» Document extract
##########
You are viewing a plain text version of this content. The canonical link for it is here.
Posted to common-commits@hadoop.apache.org by br...@apache.org on 2018/09/11 04:46:22 UTC

[1/2] hadoop git commit: HDFS-13237. [Documentation] RBF: Mount points across multiple subclusters. Contributed Íñigo Goiri

Repository: hadoop
Updated Branches:
  refs/heads/branch-3.1 b6bc0f409 -> 77dd45646
  refs/heads/trunk 987d8191a -> 96892c469


HDFS-13237. [Documentation] RBF: Mount points across multiple subclusters. Contributed Íñigo Goiri


Project: http://git-wip-us.apache.org/repos/asf/hadoop/repo
Commit: http://git-wip-us.apache.org/repos/asf/hadoop/commit/96892c46
Tree: http://git-wip-us.apache.org/repos/asf/hadoop/tree/96892c46
Diff: http://git-wip-us.apache.org/repos/asf/hadoop/diff/96892c46

Branch: refs/heads/trunk
Commit: 96892c469b16c5aaff1b7c42f66f820344256bc2
Parents: 987d819
Author: Brahma Reddy Battula <br...@apache.org>
Authored: Tue Sep 11 10:12:34 2018 +0530
Committer: Brahma Reddy Battula <br...@apache.org>
Committed: Tue Sep 11 10:12:34 2018 +0530

----------------------------------------------------------------------
 .../src/site/markdown/HDFSRouterFederation.md   | 26 ++++++++++++++++++++
 1 file changed, 26 insertions(+)
----------------------------------------------------------------------


http://git-wip-us.apache.org/repos/asf/hadoop/blob/96892c46/hadoop-hdfs-project/hadoop-hdfs-rbf/src/site/markdown/HDFSRouterFederation.md
----------------------------------------------------------------------
diff --git a/hadoop-hdfs-project/hadoop-hdfs-rbf/src/site/markdown/HDFSRouterFederation.md b/hadoop-hdfs-project/hadoop-hdfs-rbf/src/site/markdown/HDFSRouterFederation.md
index 2f49587..edc9918 100644
--- a/hadoop-hdfs-project/hadoop-hdfs-rbf/src/site/markdown/HDFSRouterFederation.md
+++ b/hadoop-hdfs-project/hadoop-hdfs-rbf/src/site/markdown/HDFSRouterFederation.md
@@ -214,6 +214,7 @@ Mount table permission can be set by following command:
 
 The option mode is UNIX-style permissions for the mount table. Permissions are specified in octal, e.g. 0755. By default, this is set to 0755.
 
+#### Quotas
 Router-based federation supports global quota at mount table level. Mount table entries may spread multiple subclusters and the global quota will be
 accounted across these subclusters.
 
@@ -229,6 +230,31 @@ Ls command will show below information for each mount table entry:
     Source                    Destinations              Owner                     Group                     Mode                      Quota/Usage
     /path                     ns0->/path                root                      supergroup                rwxr-xr-x                 [NsQuota: 50/0, SsQuota: 100 B/0 B]
 
+#### Multiple subclusters
+A mount point also supports mapping multiple subclusters.
##########
» Tasks
- A) Render this sentence from the Hadoop commit notice into Spanish: "Mount table entries may spread multiple subclusters and the global quota will be accounted across these subclusters."
- B) Write the next part of the Hadoop commit notice, picking up right after its final line.
The rows are not needed for any of this work.
##########
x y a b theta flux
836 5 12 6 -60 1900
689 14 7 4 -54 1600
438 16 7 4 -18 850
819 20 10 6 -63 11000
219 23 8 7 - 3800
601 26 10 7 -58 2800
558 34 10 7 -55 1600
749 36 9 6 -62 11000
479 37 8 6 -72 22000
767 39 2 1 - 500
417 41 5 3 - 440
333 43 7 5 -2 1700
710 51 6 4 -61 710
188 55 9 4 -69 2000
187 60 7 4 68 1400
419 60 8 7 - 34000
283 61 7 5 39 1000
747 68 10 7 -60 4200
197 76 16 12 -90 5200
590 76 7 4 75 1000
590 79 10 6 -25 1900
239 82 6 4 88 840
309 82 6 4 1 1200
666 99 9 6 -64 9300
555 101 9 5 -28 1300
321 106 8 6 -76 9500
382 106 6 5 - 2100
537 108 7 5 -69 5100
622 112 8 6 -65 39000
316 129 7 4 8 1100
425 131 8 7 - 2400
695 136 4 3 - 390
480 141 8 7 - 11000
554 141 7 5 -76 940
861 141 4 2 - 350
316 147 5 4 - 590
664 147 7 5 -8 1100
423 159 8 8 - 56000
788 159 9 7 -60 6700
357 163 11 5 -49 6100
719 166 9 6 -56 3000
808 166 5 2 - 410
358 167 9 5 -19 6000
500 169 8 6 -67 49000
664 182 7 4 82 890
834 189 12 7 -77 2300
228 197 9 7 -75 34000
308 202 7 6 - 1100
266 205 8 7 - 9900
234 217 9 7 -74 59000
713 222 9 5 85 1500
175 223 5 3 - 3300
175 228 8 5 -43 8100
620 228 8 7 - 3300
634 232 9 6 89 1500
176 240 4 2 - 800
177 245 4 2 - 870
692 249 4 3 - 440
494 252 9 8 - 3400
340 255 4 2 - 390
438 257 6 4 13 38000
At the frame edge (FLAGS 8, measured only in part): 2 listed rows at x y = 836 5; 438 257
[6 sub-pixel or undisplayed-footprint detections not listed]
##########
» Outputs by task
- A) Las entradas de la tabla de montaje pueden abarcar varios subclústeres y la cuota global se contabilizará entre estos subclústeres.

- B)
+For example, to create a mount point that stores files in subclusters `ns1` and `ns2`.
+
+    [hdfs]$ $HADOOP_HOME/bin/hdfs dfsrouteradmin -add /data ns1,ns2 /data -order SPACE
+
+When listing `/data`, it will show all the folders and files in both subclusters.
+For deciding where to create a new file/folder it uses the order parameter, it currently supports the following methods:
+
+* HASH: Follow consistent hashing in the first level. Deeper levels will be in the one of the parent.
+* LOCAL: Try to write data in the local subcluster.
+* RANDOM: Random subcluster. This is usually useful for balancing the load across. Folders are created in all subclusters.
+* HASH_ALL: Follow consistent hashing at all the levels. This approach tries to balance the reads and writes evenly across subclusters. Folders are created in all subclusters.
+* SPACE: Try to write data in the subcluster with the most available space. Folders are created in all subclusters.
+
+For the hash-based approaches, the difference is that HASH would make all the files/folders within a folder belong to the same subcluster while HASH_ALL will spread all files under a mount point.
+For example, assuming we have a HASH mount point for `/data/hash`, files and folders under `/data/hash/folder0` will all be in the same subcluster.
+On the other hand, a HASH_ALL mount point for `/data/hash_all`, will spread files under `/data/hash_all/folder0` across all the subclusters for that mount point (subfolders will be created to all subclusters).
+
+RANDOM can be used for reading and writing data from/into different subclusters.
+The common use for this approach is to have the same data in multiple subclusters and balance the reads across subclusters.
+For example, if thousands of containers need to read the same data (e.g., a library), one can use RANDOM to read the data from any of the subclusters.
+
+Note that consistency of the data across subclusters is not guaranteed by the Router.
+
 ### Disabling nameservices
 
 To prevent accessing a nameservice (sublcuster), it can be disabled from the federation.


---------------------------------------------------------------------
To unsubscribe, e-mail: common-commits-unsubscribe@hadoop.apache.org
For additional commands, e-mail: common-commits-help@hadoop.apache.org


[2/2] hadoop git commit: HDFS-13237. [Documentation] RBF: Mount points across multiple subclusters. Contributed Íñigo Goiri

Posted by br...@apache.org.
HDFS-13237. [Documentation] RBF: Mount points across multiple subclusters. Contributed Íñigo Goiri

(cherry picked from commit 96892c469b16c5aaff1b7c42f66f820344256bc2)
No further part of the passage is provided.